┌─ ESTRATTO SCELTO

I draghi asiatici sono sempre visti nel loro aspetto positivo, associati a virtù quali saggezza e longevità, creature benevole portatrici di ricchezza e fortuna, segno di buon augurio: collegati alle divinità sono visti come protettori dello spirito, di tutta la natura che ci circonda ed evocatori della primavera.
Può essere un animale acquatico, come pure terrestre e celeste, ricoprendo così i diversi piani del cosmo, i tre livelli dell’universo; ma è comunque l’acqua il suo elemento più consono: vivendo in essa, è in grado di far sgorgare sorgenti come pure portare pioggia celeste capace di donare fertilità e rendere feconda la terra.
Considerata un’entità dinamica, il drago assume le caratteristiche della potenza divina celeste e creatrice, dell’ardore spirituale, di colui che sistema ed ordina la complessità delle cose; collegato al fulmine, dato il suo sputare fuoco, così come alla ricchezza prolifica dovuta alle precipitazioni che lui stesso procura, è per questo simbolicamente associato alle funzioni regali dell’Imperatore, che scandendo i ritmi della vita quotidiana di ognuno assicurano ordine, equilibrio, benessere ed abbondanza, prerogativa questa che troviamo in Cina come pure nell’usanza celtica.
Questo suo aspetto protettivo lo porta ad essere, quindi, custode sia di tutto ciò possa essere buono e positivo -ed eccolo allora in Corea guardiano dei tesori del Buddha-, sia negativo, nella veste maligna di colui che tiene prigioniero, che difende con la sua forza e la sua astuzia ricchezze e fortune, spesso al servizio di poteri malvagi.

└─

> **COMPITO 1**
Secondo il brano sui draghi asiatici, di che cosa è guardiano il drago in Corea?
> **COMPITO 2**
Prosegui il brano sui draghi asiatici, cominciando subito dopo la sua ultima frase.

┌─ BLOCCO DATI

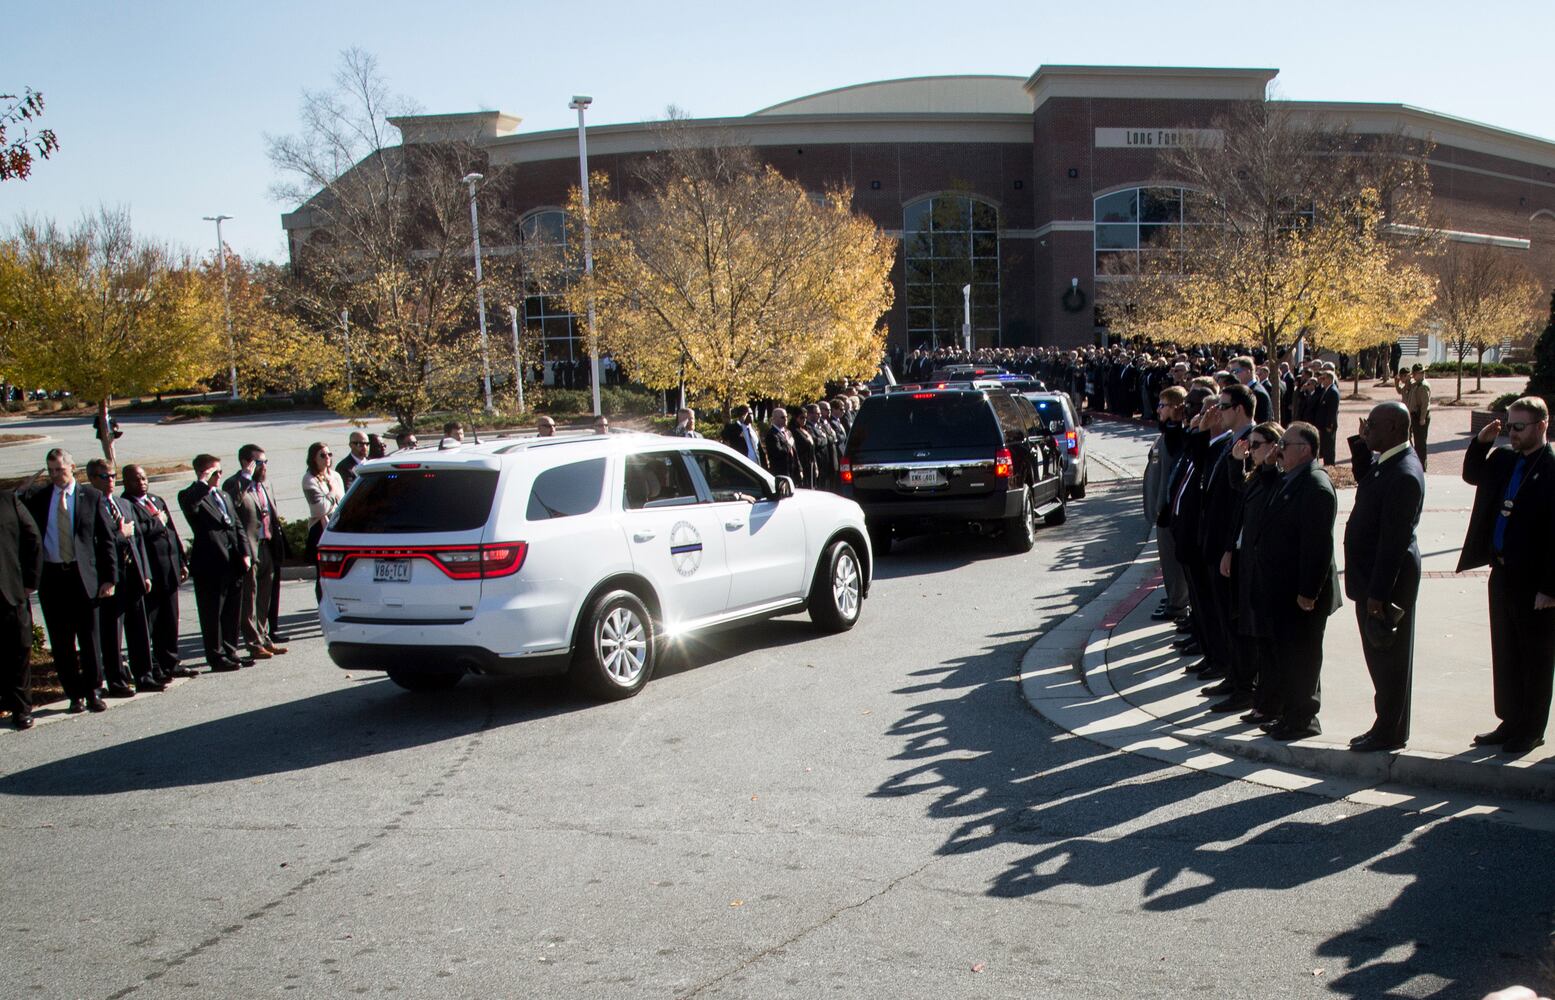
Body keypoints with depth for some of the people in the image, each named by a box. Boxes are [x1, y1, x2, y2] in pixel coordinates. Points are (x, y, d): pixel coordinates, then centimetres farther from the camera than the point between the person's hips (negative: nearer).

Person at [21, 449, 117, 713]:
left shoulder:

└─

> **RISPOSTA FINALE 1**
Dei tesori del Buddha.

> **RISPOSTA FINALE 2**
In Oriente la figura del drago è sempre stata largamente utilizzata proprio per il suo intenso e potente significato simbolico, e che con l’espansione del buddhismo giunse al suo culmine, acquisendo sempre più valore e divenendo immagine di salvezza.
In tutta la regione himalayana e specialmente tibetana, nota per la sua cultura straordinariamente viva e dalla forte identità ma che ha saputo assimilare le influenze intellettuali provenienti da Cina, India ed Asia centrale, l’emblema del drago come motivo decorativo è da sempre largamente diffuso ed impiegato, riprodotto su mobili non solo di uso domestico ma anche custoditi all’interno dei templi, divenendo così oggetti spirituali e rituali, sacre opere d’arte; altresì celebri sono le grandi teste di dragone poste sia dentro sia fuori le case ed i luoghi di culto, sistemate proprio a guardia e come custodi della ricchezza spirituale di quell’ambiente.